## ESTRATTO FORNITO

“Ho voluto dedicare
questa mia silloge a mia madre perché l’ho persa anni fa, ma la malattia di cui
soffriva, l’Alzheimer, in realtà l’aveva già allontanata da me, rinchiudendola
in un suo mondo, nella sua solitudine popolata da ricordi del passato ma
completamente assente al suo presente e quindi a me, sua unica figlia.”
Il ricordo di un rapporto unico, una solitudine univoca a
cui la donna non poteva sottrarsi. Giovanna Fracassi ricorda sua madre nella
recente pubblicazione: “Emma. Alle porte
della Solitudine”.
Edito dalla casa editrice Rupe Mutevole Edizioni nella collana “Trasfigurazioni” in
collaborazione con Oubliette Magazine, “Emma” è la quarta silloge dell’autrice,
preceduta da “Arabesques”, “Opalescenze” e “La cenere del tempo”.
Un’opera che indaga sulla
tematica della solitudine con un tocco confidenziale e sincero, il ricordo
non viene allontanato bensì integrato nel presente e nel verso letterario.
Giovanna si è
mostrata molto disponibile nel voler raccontare la genesi della sua
silloge, sul concetto di solitudine e non solo. Buona lettura!
A.M.: Ciao
Giovanna, innanzitutto congratulazioni per la tua nuova pubblicazione “Emma.
Alle porte della solitudine”. Una silloge con una copertina speciale. Ci sveli
l’identità della donna raffigurata?

## CONSEGNA
In base all'estratto fornito, spiega perché l'autrice ha dedicato la silloge «Emma» alla madre. Rispondi in una o due frasi.

## ESTRATTO DEL DATASET
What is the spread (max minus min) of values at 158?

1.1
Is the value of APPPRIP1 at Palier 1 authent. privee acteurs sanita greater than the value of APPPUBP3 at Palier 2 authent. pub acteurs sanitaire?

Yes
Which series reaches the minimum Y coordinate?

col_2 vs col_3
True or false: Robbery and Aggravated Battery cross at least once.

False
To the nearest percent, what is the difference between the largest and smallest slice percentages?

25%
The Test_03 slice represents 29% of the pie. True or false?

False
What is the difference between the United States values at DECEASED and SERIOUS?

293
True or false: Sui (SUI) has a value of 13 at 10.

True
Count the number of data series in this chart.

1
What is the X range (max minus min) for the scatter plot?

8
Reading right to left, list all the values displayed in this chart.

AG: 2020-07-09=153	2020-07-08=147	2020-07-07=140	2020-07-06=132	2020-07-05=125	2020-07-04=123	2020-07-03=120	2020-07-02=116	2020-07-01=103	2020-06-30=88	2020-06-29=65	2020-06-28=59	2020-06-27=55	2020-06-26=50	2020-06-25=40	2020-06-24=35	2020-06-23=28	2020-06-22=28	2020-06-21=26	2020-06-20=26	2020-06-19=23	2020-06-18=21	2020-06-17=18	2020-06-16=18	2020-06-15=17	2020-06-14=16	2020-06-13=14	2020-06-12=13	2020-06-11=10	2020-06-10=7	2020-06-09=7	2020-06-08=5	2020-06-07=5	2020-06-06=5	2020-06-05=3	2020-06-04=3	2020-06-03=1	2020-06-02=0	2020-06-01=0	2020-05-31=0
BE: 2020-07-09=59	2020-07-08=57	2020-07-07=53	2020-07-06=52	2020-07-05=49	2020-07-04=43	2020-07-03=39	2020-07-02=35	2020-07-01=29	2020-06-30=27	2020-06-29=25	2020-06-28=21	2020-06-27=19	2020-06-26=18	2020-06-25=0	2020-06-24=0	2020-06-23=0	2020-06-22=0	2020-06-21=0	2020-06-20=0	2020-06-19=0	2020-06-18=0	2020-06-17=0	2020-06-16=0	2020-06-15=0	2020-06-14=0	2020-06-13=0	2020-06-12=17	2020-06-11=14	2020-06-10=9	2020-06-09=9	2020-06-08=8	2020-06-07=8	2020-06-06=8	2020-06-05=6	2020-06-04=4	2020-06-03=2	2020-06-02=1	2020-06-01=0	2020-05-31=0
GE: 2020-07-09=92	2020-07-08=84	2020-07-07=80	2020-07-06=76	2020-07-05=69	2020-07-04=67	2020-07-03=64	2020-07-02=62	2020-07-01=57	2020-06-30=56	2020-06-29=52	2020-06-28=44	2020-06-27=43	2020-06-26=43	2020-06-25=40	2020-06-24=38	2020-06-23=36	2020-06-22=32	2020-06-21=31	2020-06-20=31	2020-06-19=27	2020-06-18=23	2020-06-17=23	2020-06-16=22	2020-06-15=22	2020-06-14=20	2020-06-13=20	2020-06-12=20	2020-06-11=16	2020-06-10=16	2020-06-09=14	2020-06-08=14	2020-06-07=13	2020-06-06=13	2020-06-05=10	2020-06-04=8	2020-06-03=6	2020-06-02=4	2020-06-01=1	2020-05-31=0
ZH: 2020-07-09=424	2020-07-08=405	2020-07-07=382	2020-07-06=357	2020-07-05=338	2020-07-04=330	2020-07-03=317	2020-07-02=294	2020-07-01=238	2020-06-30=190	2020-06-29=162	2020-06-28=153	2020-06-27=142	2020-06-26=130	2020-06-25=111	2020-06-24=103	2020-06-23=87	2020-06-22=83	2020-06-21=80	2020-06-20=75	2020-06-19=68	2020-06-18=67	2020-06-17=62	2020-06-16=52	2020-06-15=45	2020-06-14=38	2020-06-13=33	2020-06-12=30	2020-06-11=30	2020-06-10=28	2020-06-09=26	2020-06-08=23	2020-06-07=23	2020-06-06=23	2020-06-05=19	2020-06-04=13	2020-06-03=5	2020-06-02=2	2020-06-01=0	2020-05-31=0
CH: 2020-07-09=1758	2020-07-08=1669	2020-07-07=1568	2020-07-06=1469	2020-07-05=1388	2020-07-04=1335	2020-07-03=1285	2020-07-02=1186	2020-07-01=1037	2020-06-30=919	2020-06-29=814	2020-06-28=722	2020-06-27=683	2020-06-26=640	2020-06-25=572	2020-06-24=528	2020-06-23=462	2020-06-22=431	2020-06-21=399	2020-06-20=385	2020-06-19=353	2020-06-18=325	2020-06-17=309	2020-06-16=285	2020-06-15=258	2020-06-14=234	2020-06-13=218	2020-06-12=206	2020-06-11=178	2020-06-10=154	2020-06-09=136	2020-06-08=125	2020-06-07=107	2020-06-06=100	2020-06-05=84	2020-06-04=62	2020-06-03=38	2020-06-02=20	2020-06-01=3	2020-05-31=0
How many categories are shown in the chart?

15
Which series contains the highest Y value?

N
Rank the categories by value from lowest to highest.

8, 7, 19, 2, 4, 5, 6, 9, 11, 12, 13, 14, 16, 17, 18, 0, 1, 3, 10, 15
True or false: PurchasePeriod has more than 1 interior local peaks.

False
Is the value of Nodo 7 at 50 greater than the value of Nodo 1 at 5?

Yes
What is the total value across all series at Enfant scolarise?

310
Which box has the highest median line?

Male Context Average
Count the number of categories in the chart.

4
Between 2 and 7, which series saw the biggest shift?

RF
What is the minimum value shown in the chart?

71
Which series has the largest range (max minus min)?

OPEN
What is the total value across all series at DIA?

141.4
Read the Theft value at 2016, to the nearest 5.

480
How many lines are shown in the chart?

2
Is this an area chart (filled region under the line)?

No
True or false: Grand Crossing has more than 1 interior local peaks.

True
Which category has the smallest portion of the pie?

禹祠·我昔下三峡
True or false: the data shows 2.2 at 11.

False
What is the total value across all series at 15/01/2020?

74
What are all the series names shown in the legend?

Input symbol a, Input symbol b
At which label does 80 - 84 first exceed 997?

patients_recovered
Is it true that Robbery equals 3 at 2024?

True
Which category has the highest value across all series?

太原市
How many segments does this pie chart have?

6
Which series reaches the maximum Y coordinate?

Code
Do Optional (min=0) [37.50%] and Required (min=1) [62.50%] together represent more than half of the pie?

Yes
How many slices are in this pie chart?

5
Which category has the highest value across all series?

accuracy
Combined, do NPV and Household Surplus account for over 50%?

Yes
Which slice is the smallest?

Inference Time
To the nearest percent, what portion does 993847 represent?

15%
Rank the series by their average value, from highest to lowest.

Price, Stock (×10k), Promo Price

## RISPOSTA
L'ha dedicata alla madre perché l'ha persa anni fa. Già prima, però, l'Alzheimer gliel'aveva portata via, chiudendola in un mondo suo, popolato da ricordi del passato e del tutto assente al presente, e quindi anche a lei, sua unica figlia.